*TASK INSTRUCTIONS*: Search the entries for the word "Retrieve". Copy every line where it turns up.

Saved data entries

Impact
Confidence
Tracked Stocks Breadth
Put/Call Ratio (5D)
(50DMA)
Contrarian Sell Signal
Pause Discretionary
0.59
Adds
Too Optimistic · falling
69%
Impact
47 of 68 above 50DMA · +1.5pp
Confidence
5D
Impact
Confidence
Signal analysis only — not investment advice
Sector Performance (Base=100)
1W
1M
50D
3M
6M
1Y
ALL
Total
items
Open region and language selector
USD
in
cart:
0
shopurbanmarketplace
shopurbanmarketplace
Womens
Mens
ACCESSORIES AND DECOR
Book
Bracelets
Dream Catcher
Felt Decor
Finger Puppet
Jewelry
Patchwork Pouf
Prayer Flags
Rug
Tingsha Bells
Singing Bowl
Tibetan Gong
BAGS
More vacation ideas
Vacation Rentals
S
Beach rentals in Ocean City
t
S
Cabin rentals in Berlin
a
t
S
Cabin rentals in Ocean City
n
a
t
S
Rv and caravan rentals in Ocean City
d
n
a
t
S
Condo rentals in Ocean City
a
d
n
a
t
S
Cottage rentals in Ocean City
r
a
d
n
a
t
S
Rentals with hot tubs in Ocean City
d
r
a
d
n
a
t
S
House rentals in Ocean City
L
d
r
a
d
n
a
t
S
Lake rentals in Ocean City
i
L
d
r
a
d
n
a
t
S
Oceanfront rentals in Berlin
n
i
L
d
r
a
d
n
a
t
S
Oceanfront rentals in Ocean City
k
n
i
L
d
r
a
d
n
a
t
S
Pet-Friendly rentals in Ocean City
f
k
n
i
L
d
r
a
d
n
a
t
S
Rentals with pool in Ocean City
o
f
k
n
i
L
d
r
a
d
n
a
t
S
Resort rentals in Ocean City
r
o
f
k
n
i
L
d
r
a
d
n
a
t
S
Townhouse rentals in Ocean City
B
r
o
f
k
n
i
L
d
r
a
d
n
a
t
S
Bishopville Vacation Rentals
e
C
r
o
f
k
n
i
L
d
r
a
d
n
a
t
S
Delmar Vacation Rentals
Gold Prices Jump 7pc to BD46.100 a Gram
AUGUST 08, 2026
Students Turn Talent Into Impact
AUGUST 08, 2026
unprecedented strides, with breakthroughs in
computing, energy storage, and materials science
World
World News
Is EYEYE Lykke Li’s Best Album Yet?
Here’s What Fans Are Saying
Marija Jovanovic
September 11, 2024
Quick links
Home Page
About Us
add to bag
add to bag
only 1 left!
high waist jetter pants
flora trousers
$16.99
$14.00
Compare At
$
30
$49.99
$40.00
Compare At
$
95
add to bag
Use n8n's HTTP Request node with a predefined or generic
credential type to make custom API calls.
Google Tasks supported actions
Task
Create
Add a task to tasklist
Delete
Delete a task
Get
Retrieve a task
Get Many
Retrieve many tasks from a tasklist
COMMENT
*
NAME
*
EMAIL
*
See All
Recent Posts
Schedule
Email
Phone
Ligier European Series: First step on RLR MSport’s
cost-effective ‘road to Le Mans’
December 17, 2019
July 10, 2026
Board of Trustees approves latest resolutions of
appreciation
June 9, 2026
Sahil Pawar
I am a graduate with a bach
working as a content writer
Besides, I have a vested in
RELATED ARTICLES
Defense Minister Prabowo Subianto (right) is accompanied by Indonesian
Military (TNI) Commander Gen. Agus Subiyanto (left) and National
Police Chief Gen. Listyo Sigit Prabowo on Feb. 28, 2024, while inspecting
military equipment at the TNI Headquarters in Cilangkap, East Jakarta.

*COMPLETED TASK*:
Retrieve a task
Retrieve many tasks from a tasklist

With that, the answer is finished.